In an April, 2013 article in Publisher's Weekly by Jim Milliot, he highlighted a few numbers that can certainly be a starting point to work with.
- Total book sales rose 1.0% in 2013 over 2012, to $15.05 billion
- Adult e-book sales rose 3.8%, to $1.30 billion
- Hardcover sales increased 9.7%, to $1.52 billion
- Trade paperback sales fell 9.3%, to $1.36 billion
- Mass market paperback segment sales fell 7.7%, to $373.1 million
- Downloaded audio had a good year with sales up 18.6%, to $131.6 million, while physical audio sales were basically flat at $78.4 million
Now look, I understand we can take a look at these numbers, and like a great baseball statistician, we can manipulate those numbers any number of ways we want to make our own personal claim. There are some who will try to claim that decreases in one area are the direct result of the increases in another area. Unfortunately, these are conclusions that simply cannot be drawn from that data. What we can say is that numbers are simply not where we want them to be, and this goes for everyone in this business - the agents, editors, writers (self-pub, traditional, independent, e-pub and the like), the publishers and the book sellers.

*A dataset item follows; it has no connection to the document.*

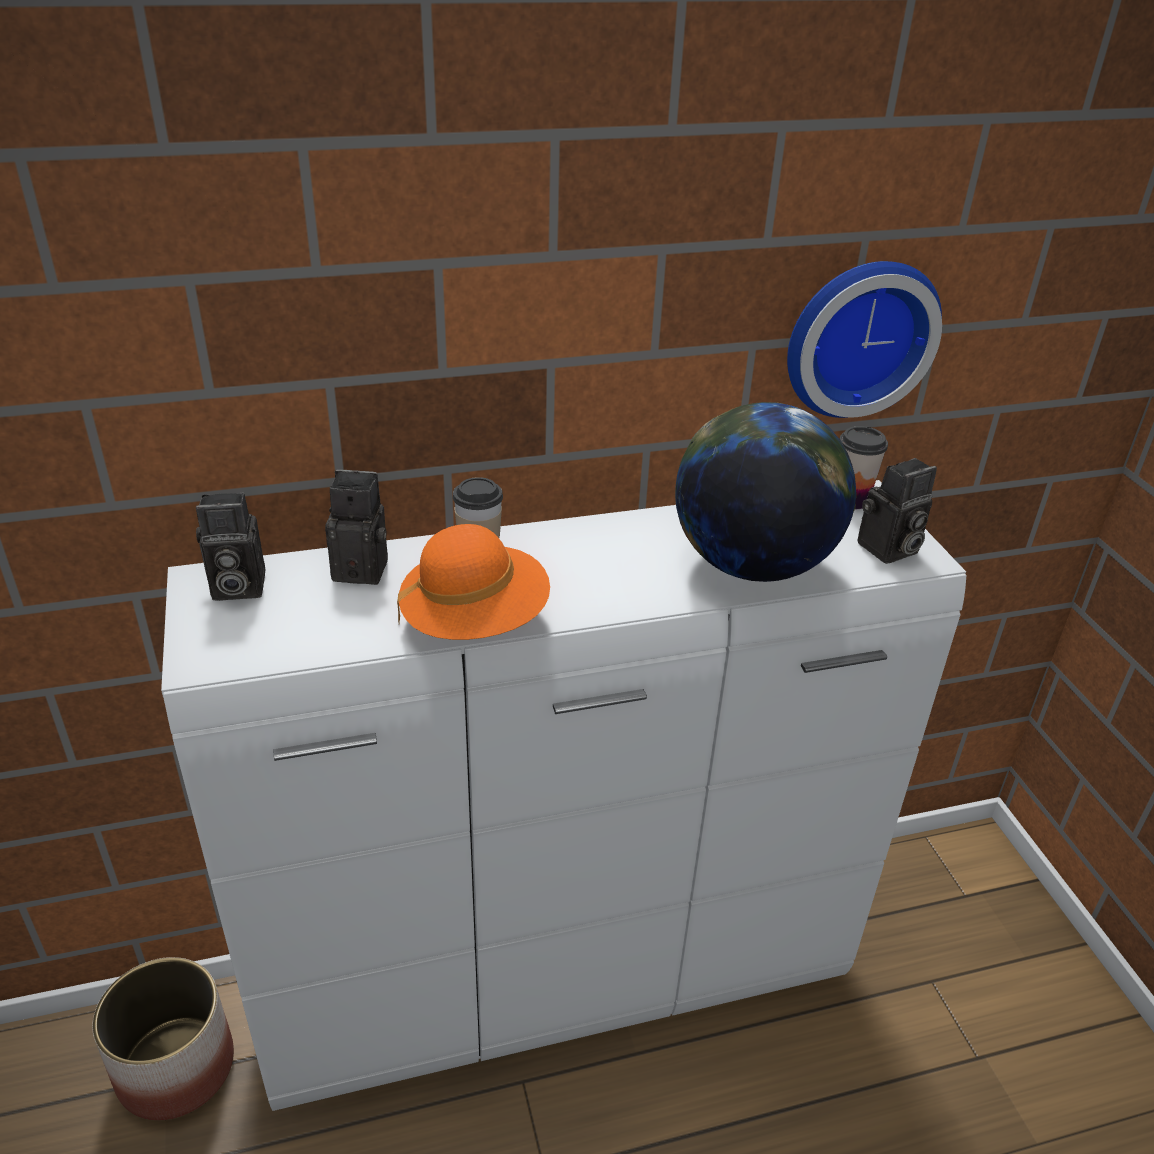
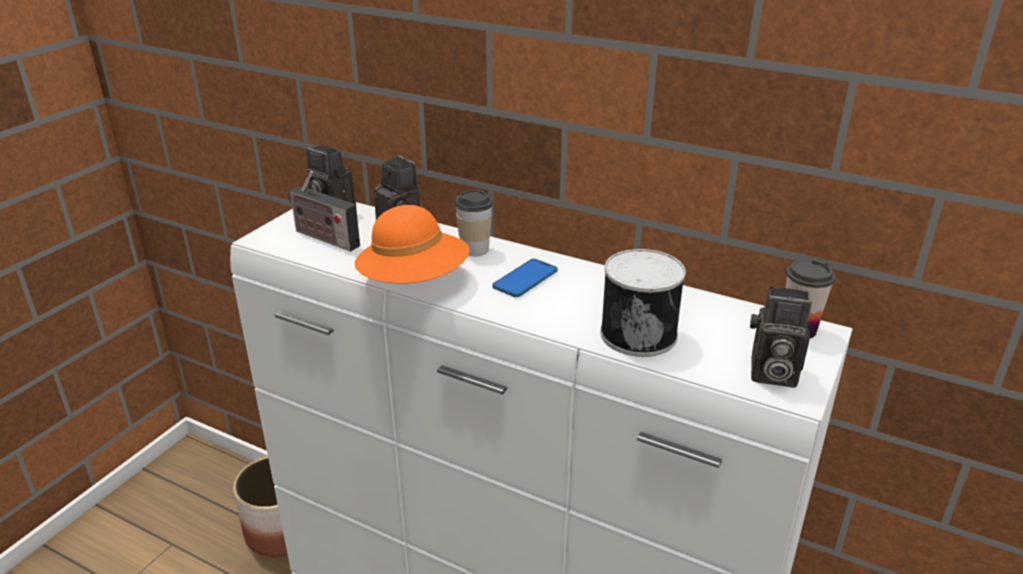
camera: 45 degrees right, 5 degrees down
(281, 623) = (323, 238): none -> radio
(580, 562) = (525, 279): none -> phone
(752, 565) = (639, 333): globe -> can
(857, 336) = (838, 174): wall clock -> none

In an editorial for Publishing Perspectives, from a guest writer, Tanja Tuma, director of a Slovenian Publishing House, Zalozba Tuma (forgive the spelling of the publishing house. I can't figure out this AM how to get the computer to get the special characters for Slovenian), she noted several things that demonstrate this placing of the blame and missing things that I would consider falling in the "big picture" element of the argument:. She notes "brick-and-mortar bookshops are important cultural centers. On their shelves, they foster literary and popular literature under the wing of the famous. It’s a mixed calculation. Without this, the literary tastes of the readers being offered only the most popular and highly ranked writings cannot personally grow. They run the risk of becoming shallow, maybe so shallow that they don’t want to bother with reading any books or texts whatsoever."
I fully agree that the brick-and mortar bookshops are "important cultural centers" but extending the argument to claiming the limited offerings are preventing any personal growth or that readers will not want to "bother with reading any books or texts whatsoever" is a bit too extreme.

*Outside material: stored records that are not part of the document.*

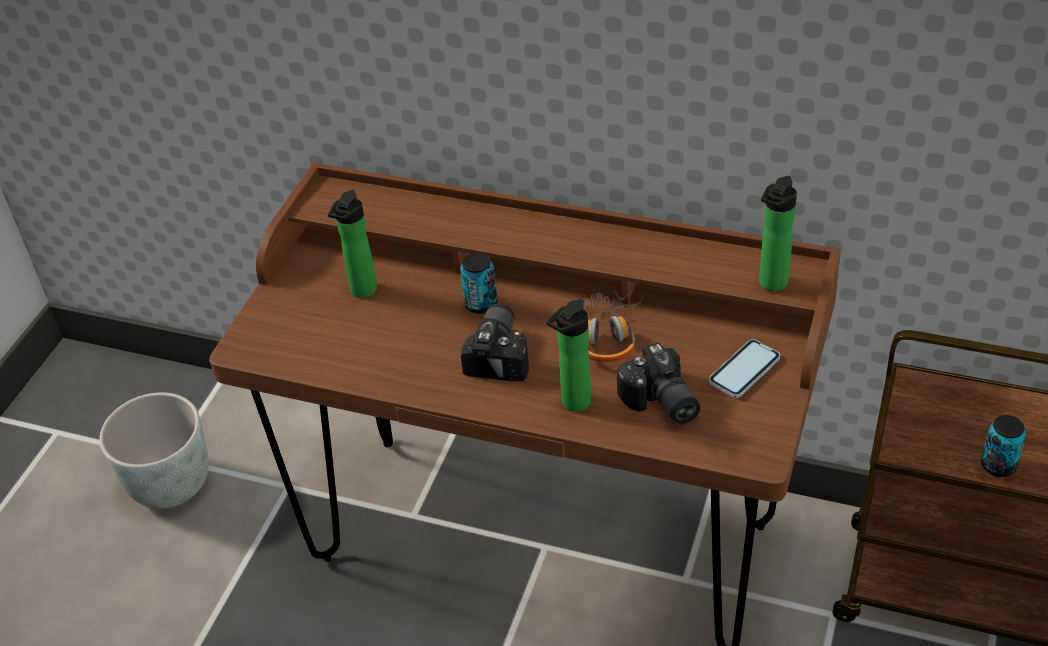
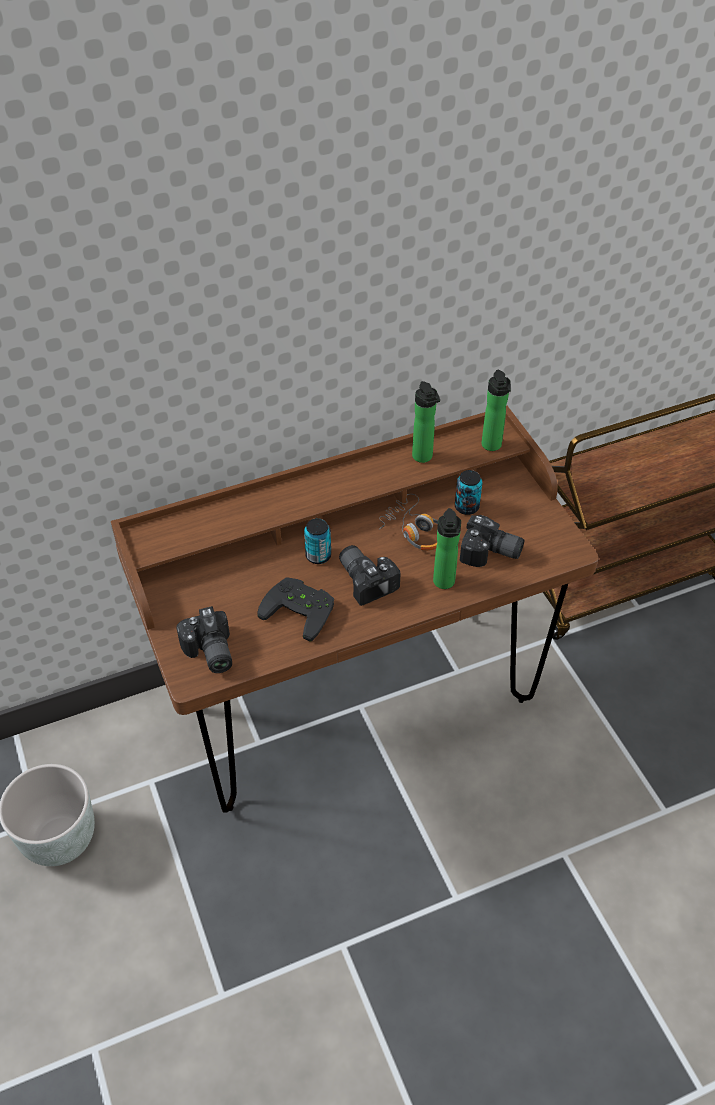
camera: 45 degrees left, 5 degrees up
(282, 334) = (208, 653): none -> camera
(362, 292) = (230, 593): bottle -> bottle (423, 458)
(407, 344) = (301, 609): none -> black game controller
(744, 370) = (513, 507): phone -> none
(998, 465) = (643, 491): can -> can (466, 507)

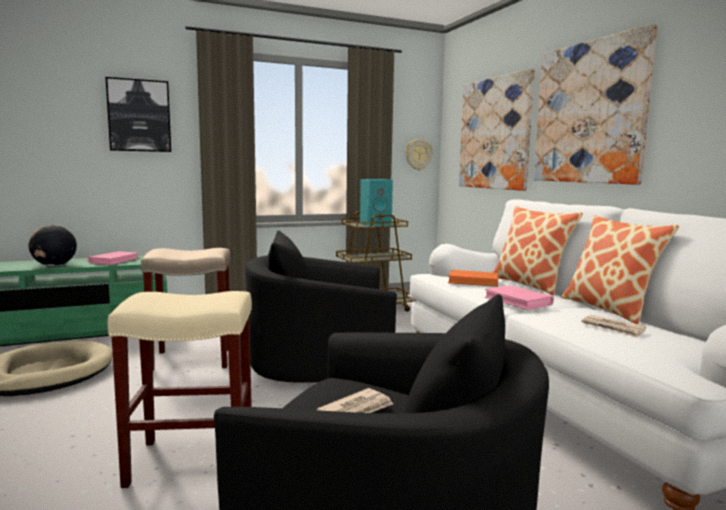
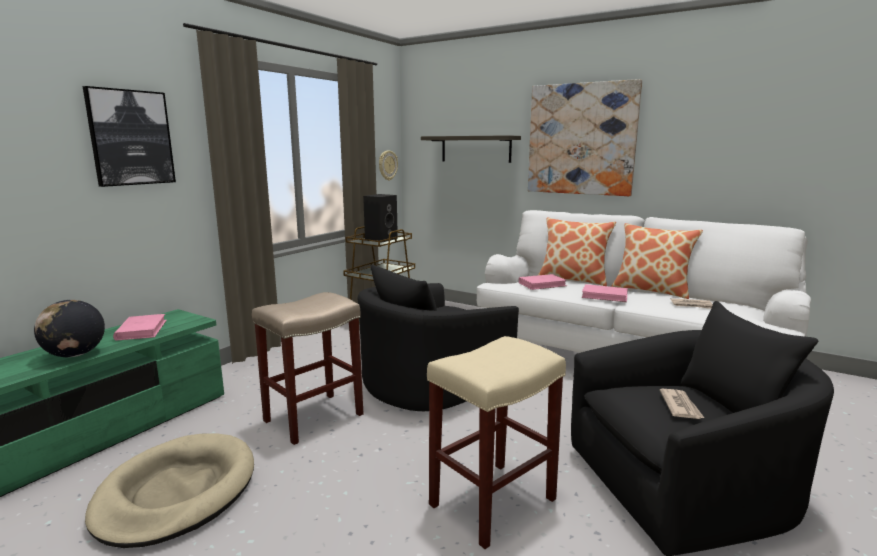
camera: 35 degrees left, 5 degrees up
(376, 224) = (381, 239): turquoise speaker -> black speaker
(473, 281) = (542, 284): orange book -> pink book
(494, 134) = (475, 149): picture -> shelf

She does try to justify this with a comment drawn fro the now infamous "Open Letter to KDP Authors" that these bookstores " It is particularly painful that the brick-and-mortar bookshops claim that because of physical and material reasons." Let's think logically about this, shall we? A store has so many square feet. There are currently more authors (of all ranges of ability and quality) out there than shelf space. Sorry but this is true.

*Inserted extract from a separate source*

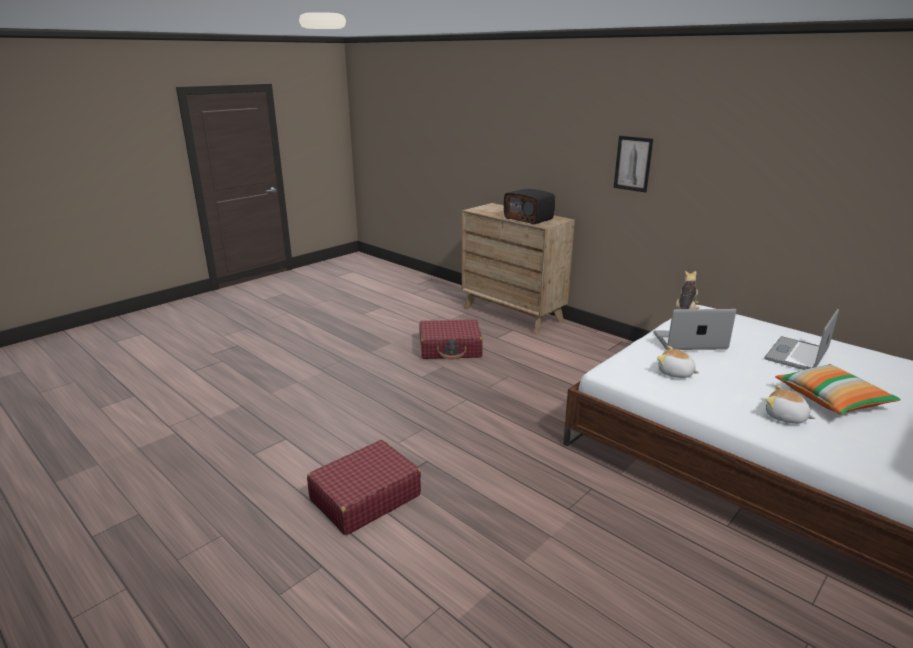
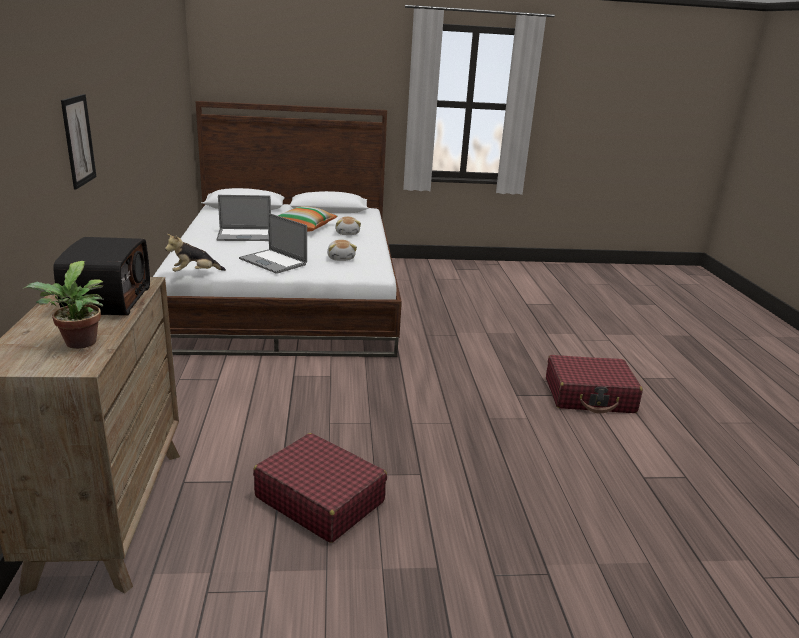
camera: 140 degrees left, 0 degrees up
(491, 211) = (78, 344): none -> potted plant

And this is happening not just with the brick-and-mortar bookstores, but for any place that had, in the past, provided book space. The Walmarts, grocery stores and so forth are now replacing the book shelves with things that are selling. Remember, they too are businesses attempting to make money and if the space is being taken up with something not being sold, what better solution than to remove the non-selling product and replace it with something that does sell. Don't we do this with our garages? We get rid of things that haven't been used and are "just taking up shelf space"?
Now, with that said, I have always believed that many of those brick-and-mortar stores did take up that coveted "book space" with things that probably had a better place. Even today, walk into a Barnes and Noble and consider how much floor space is being taken up by the display and the staffing to sell their Nook devices? Just something to consider.
Tuma, like many others in this battle are also trying to argue that this is still that traditional vs self-pub battle. She also noted in her article, "the traditional publishers and booksellers neglect the newest trends and completely ignore the self-published market of electronic and paper books."
There are several things to consider here. Again, if we think about the retail community in any business, we don't represent and sell everything. If you open a store that sells, let's say lingerie, what will you sell in your store? The odds are there will not be shelf-space devoted to hammers and nails, or for that matter, milk, eggs and bread. Why? Well, according to Tuma and others like her, it is because you as a store owner are neglecting newer trends and ignoring the hardware and nutrition markets.
I do know, however, that many of the traditional publishing markets are far from ignoring these markets. They, like everyone else in this business today, are looking at ways to increase those sales of books. This does include incorporating e-publishing models, working with independent publishers and even trying different formats of books. To add to this, as many in the e-pub world know, they are also buying up many authors who started on their own and then guiding them to even greater successes.
I really don't want to come across as just another person placing blame. I also do not want to make it sound like Tanja Tuma and other writers are 100% off the mark. They too are expressing concerns that I think we all share. This market is struggling right now. It really doesn't matter which side of the argument you sit on, things are tough.
Personally for me, I think we might be missing the biggest contributing factor - the readers. We are the producers and they are the consumers. If they don't buy (for whatever reason) then we don't make money. I don't care what type of pretty package we put our books in, or if we end up attempting to sell our books from a hot air balloon, if the readers aren't buying, then we don't make money.
Maybe, just maybe, if we stop trying to place the blame and look for "real solutions" we might be able to get out of this. But also consider this. It took a while to get into this and the solution, I can guarantee, will not be one that happens overnight. Like everything else in the publishing business, it will take time.